A. California was a Mecca for job creation. Much of that job creation was centered around a booming real estate industry. Watch what happens in a housing slump. I guarantee you it will not be pretty.
Q. Are some California residents seeing the light and attempting to cash out and move out of state or rent?
A. That is exactly what rising inventory implies. Inventory is skyrocketing in many locations.
Jobs and wages are two of the keys to sustaining the California boom. Will the following make any of these “Can’t Lose” investors a bit nervous?
San Diego construction companies, which have long been the main driver of local employment growth, cut 200 positions last month. And that may be the shape of things to come, economists warn.
“There might be some seasonal reasons for the construction losses, but the decline could be a sign that our overall employment growth is slowing,” said Alan Gin, economist at the University of San Diego.
Gin said the construction layoffs are one more sign that the housing boom, which has created jobs for builders, mortgage brokers and real estate agents, is winding down.
“The number of home sales is down, price appreciation on most homes is not as great as it used to be, and it’s taking longer to sell homes,” Gin said. “That could mean less growth in construction work.”
Financial services cut 200 jobs last month, largely related to real estate and mortgage operations. Scientific services cut 400 jobs. Temporary employment firms – another major driver in local employment over the past several years – added no workers.
Ryan Singer, economist at the San Diego Regional Chamber of Commerce, warned that the economy is likely to worsen in coming months, as high fuel costs and rising mortgage rates force consumers to cut their spending.
“We’re entering a period of risk for the national economy, which will show up here as well,” he said. “Energy-related prices, higher interest rates and the growing realization that housing prices may have peaked means that people will get a lot more cautious.”
Mish, is this California “soft spot” just for San Diego?
No, not really. Here is more supporting evidence.
According to the LA Times, California Sheds 23,700 Jobs in September.
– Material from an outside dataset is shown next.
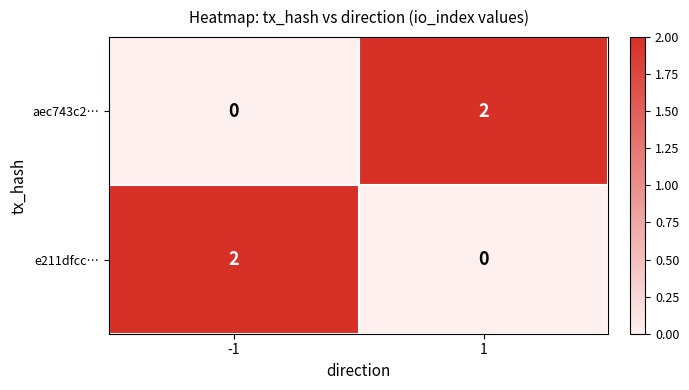

Rank the series at -1 from lowest to highest value.

aec743c2…, e211dfcc…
California’s economy lost a net 23,700 jobs in September, the Labor Department said today, a surprising decline that suggested the state’s economy might have hit a soft patch.
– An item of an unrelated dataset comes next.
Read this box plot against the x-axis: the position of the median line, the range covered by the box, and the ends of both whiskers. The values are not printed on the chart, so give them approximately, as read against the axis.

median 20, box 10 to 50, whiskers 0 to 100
It was the state’s first net job loss since December 2004. And it came as the state has been enjoying relatively stable employment growth this year, averaging more than 23,000 new jobs a month after being sluggish for much of the first three years after the 2001 recession.
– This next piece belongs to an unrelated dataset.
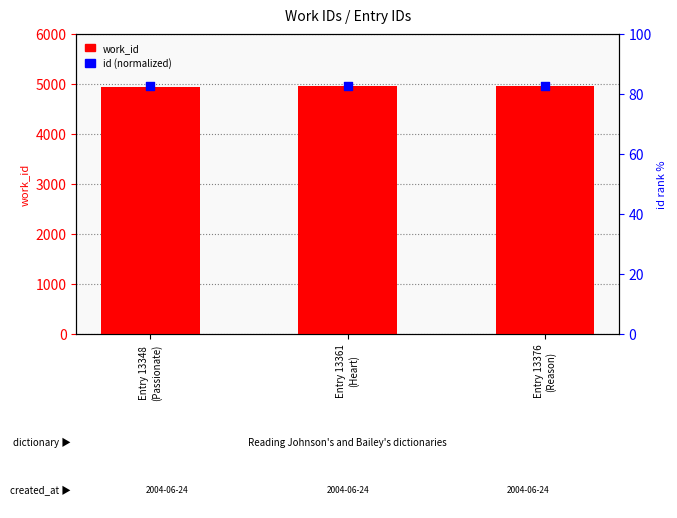

Which series has the largest Y range (max minus min)?

work_id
California’s September job swoon was surpassed only by Louisiana and Mississippi, both devastated by Hurricane Katrina.
A good chunk of the California decline was due to seasonal factors, economists said. Many school districts started their years in August instead of September, which shifted employment growth from September to August, said Howard Roth, chief economist for the state Department of Finance. August employment was revised upward by a hefty 22,600 jobs as a result, he said.
But even after factoring in that shift, the state’s job growth in September was still relatively sluggish compared to recent months, Roth said. “It’s a fairly weak report.” He suggested that higher gasoline prices might have taken a toll on hiring, but it would take several months of poor job reports before anyone could conclude that the state’s economy was slowing significantly.
Other economists and employment specialists said the state’s job market was stronger than the latest numbers suggested.
“We don’t see any reason to panic,” said Jesse Harriot, vice president of research for Monster Worldwide, a leading online job search firm. He noted strong demand in the Los Angeles area for jobs in such sectors as aerospace, manufacturing and construction.
Hardly anyone ever sees a need to panic. By the time anyone does, everyone does, then it is usually too late. Just remember, the best time to panic is before everyone else does.